──────── DATA EXTRACTS ────────

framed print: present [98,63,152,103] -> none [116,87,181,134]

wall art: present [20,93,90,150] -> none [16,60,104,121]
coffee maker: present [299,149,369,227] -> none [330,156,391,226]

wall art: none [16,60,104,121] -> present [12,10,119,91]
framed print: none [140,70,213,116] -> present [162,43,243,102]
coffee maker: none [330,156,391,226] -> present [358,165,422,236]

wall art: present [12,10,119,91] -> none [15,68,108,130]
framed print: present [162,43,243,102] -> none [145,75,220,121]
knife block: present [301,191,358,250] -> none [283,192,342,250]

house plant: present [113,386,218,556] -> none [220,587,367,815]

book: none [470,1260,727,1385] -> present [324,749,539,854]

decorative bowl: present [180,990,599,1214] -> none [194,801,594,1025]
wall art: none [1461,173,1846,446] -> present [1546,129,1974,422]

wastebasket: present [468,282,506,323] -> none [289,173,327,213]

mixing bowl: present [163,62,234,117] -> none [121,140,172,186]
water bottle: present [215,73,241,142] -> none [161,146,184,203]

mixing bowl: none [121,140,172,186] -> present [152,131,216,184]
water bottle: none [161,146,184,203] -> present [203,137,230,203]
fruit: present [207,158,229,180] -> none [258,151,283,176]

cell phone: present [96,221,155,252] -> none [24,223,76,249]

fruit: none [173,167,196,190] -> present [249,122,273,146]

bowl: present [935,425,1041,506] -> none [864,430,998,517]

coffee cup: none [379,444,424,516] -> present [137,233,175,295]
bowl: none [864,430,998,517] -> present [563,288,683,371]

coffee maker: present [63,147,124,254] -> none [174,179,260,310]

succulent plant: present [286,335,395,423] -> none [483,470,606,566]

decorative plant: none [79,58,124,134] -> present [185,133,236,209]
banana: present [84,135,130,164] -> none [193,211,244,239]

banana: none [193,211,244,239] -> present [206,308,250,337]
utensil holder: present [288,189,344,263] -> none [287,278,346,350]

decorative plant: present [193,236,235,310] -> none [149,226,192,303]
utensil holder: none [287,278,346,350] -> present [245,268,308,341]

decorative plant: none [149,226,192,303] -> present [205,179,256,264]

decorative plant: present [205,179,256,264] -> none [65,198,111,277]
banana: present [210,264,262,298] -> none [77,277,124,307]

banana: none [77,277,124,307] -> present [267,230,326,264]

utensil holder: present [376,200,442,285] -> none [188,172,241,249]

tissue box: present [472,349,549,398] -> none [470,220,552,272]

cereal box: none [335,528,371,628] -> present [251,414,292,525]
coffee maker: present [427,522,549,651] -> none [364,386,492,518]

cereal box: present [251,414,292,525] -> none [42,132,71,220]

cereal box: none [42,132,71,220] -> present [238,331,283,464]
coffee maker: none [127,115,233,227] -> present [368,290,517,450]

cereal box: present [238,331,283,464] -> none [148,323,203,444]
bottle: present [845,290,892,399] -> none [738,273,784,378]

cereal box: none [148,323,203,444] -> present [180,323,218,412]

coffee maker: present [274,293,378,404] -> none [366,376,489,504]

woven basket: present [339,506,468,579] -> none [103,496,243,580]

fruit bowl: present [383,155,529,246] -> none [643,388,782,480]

────────

Find the line with "decorative plant: none [149,226,192,303]" in the material above. Reproduce it and each line after it up to and including the line with "banana: none [77,277,124,307]".

decorative plant: none [149,226,192,303] -> present [205,179,256,264]

decorative plant: present [205,179,256,264] -> none [65,198,111,277]
banana: present [210,264,262,298] -> none [77,277,124,307]

banana: none [77,277,124,307] -> present [267,230,326,264]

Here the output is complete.